On Wednesday 17 and Thursday 18 October 2012, the Department of English, German and Romance Studies at Copenhagen University will host a workshop on the role of emotions and intimacy in the history of Christian missions.
The workshop will consist of a full day on Wednesday (10am-5pm) and a half day on Thursday (10am-12pm), and will include speakers such as Professor Elizabeth Elbourne (McGill University, Canada), Inge Seiding
(Ilisimatusarfik University, Greenland), Dr Judith Becker (Mainz University, Germany) and Associate Professor Søren Thuesen (Copenhagen University), giving papers on Danish, German and British missionaries in contexts as diverse as Greenland, India, South Africa, Papua New Guinea and Australia.
For more details of the questions to be addressed by the workshop speakers, see below. The full programme will be available in mid-August at http://australianstudies.ku.dk/staff/claire_mclisky/postdoctoral_project/
If you wish to attend, please register (free) for the workshop by contacting Claire McLisky before 17 September 2012.
Dr Claire McLisky
Centre for Australian Studies
Department of English, German and Romance Studies
University of Copenhagen
For some years now affect, emotion and intimacy have been an increasing site of interest for historians working in colonial history, who have identified them as integral, rather than peripheral to, colonial legislation and practice. Yet despite a burgeoning interest in the field, little has been written on the specific roles of affect and emotion in mediating the intimate in Christian mission. This is particularly surprising, given the evangelical definition of faith and salvation in emotional terms, and the emphasis that missionaries often put on regulating emotions – both their own and those of others. In this light, this workshop investigates the role of emotion, affect and the intimate in the histories of Christian missions, attempting to answer questions such as:
- What role did emotion, affect and intimacy play in the construction of colonial knowledge on Christian missions?

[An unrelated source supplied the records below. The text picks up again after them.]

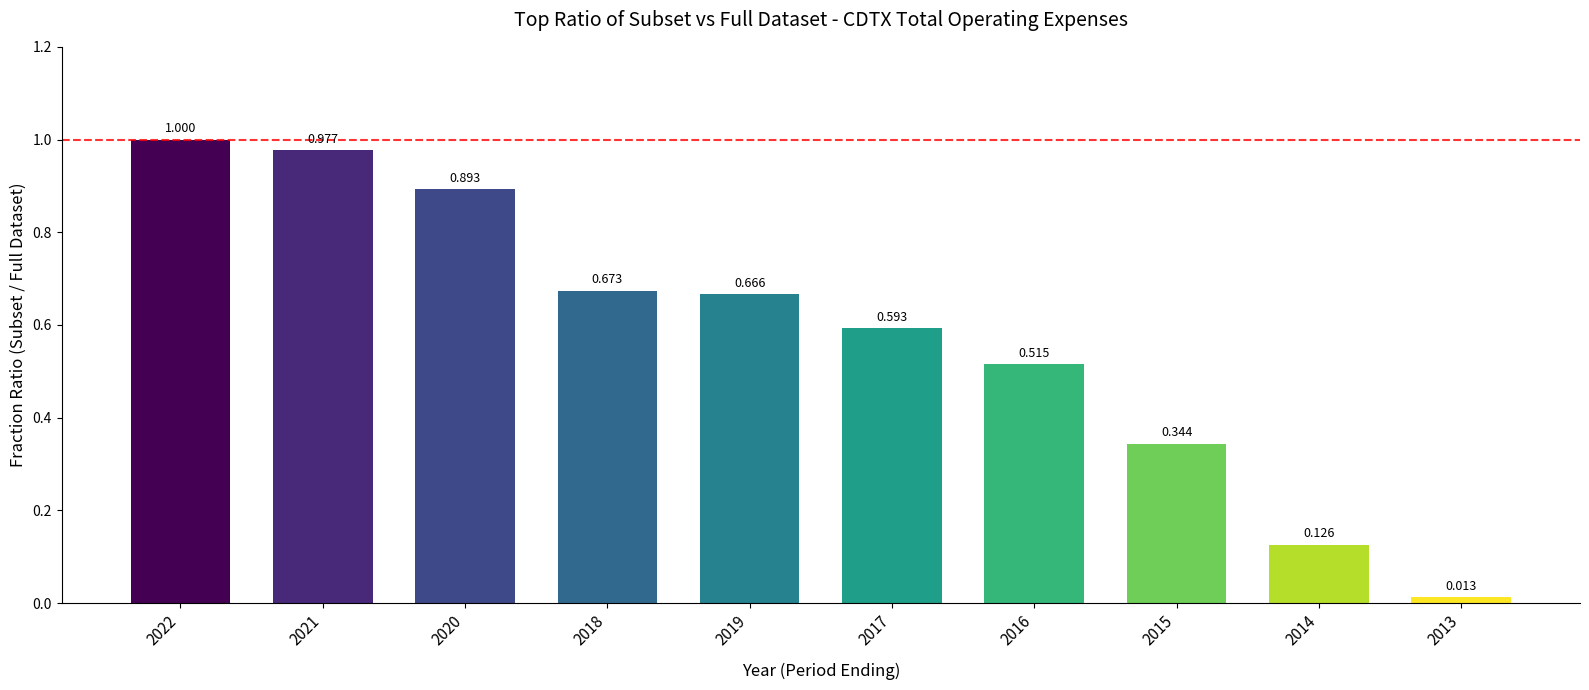

Which has a higher value, 2016 or 2020?

2020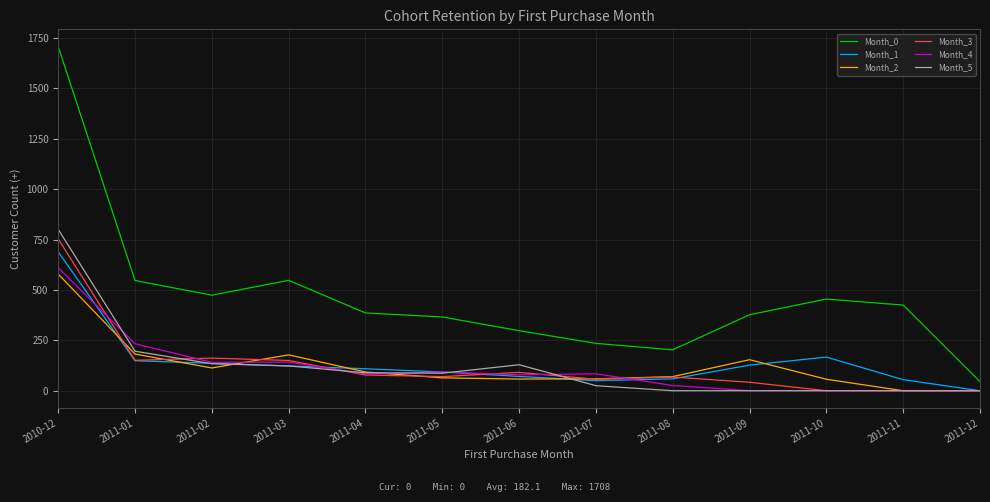

What value does the Month_5 series have at 2010-12?

801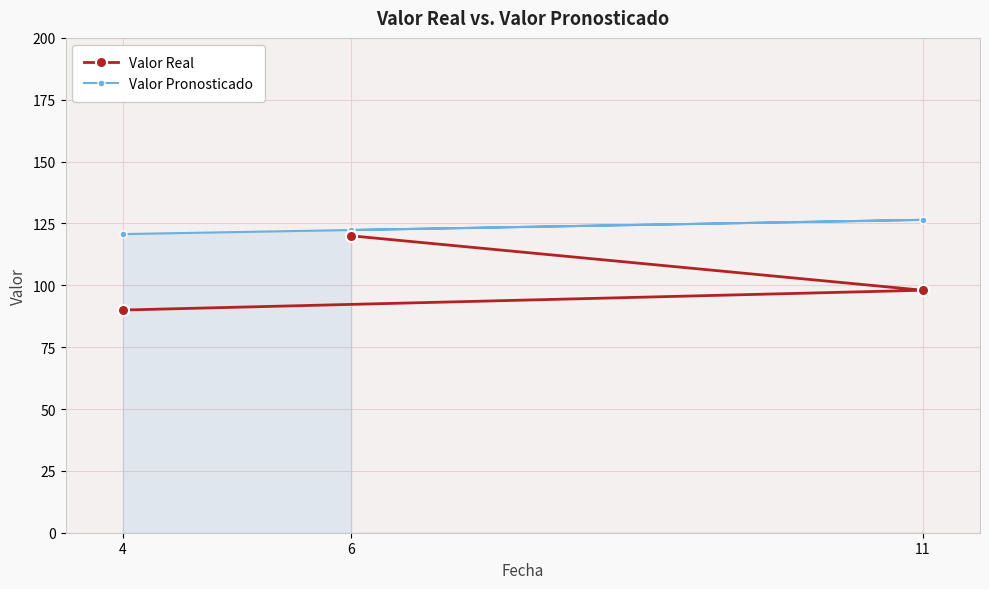

At how many categories does at least one series exceed 120?

3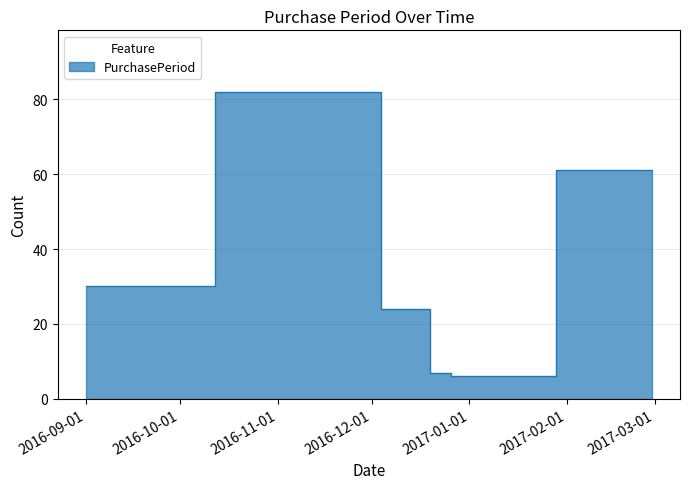

At which label is the value closest to 44?

2016-09-01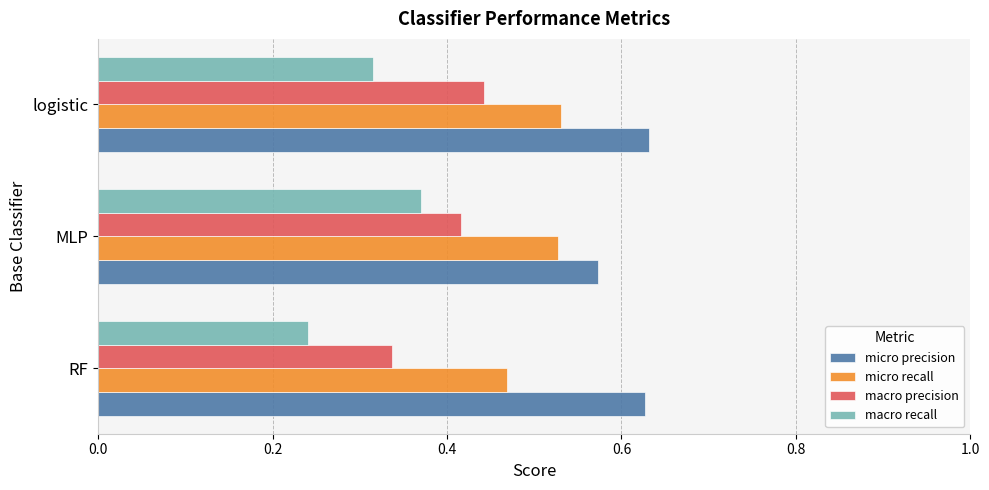

At which label does micro recall reach its minimum?

RF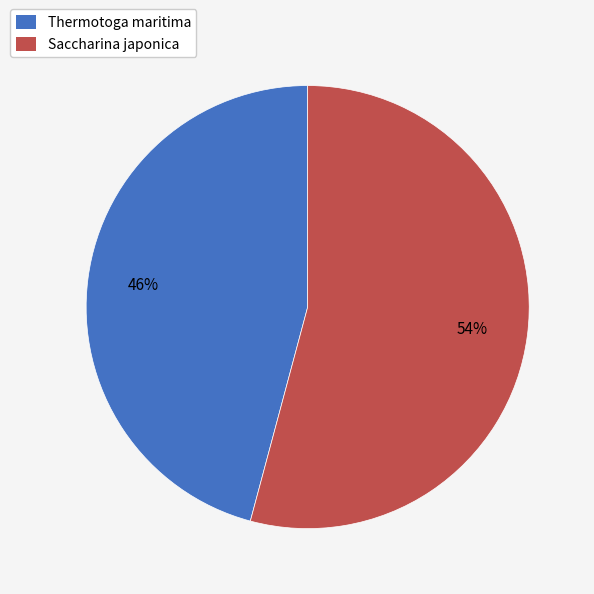

Which slice is the largest?

Saccharina japonica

- What was the role of emotion, affect and intimacy in delineating social boundaries and defining social groups on Christian missions?
- How did doctrinal and denominational factors influence missionaries’ ideas about intimacy, affect and emotions, and the ways in which these ideas played out in the mission field?
- How did missionaries resolve the tensions between ideas of themselves as rational, enlightened Europeans distanced from their colonial ‘subjects’, and the intimate reality of mission life?
- To what degree were missionaries agents of emotional change in the communities they worked in? To what extent were indigenous peoples have to define and control emotion in their communities?
- How did missionaries’ ideas about emotion, intimacy and affect change over time?
- Which models (‘emotional communities’, ‘emotional regimes’, ‘emotional economies’, or others) best describe the role and function of emotions in Christian missions?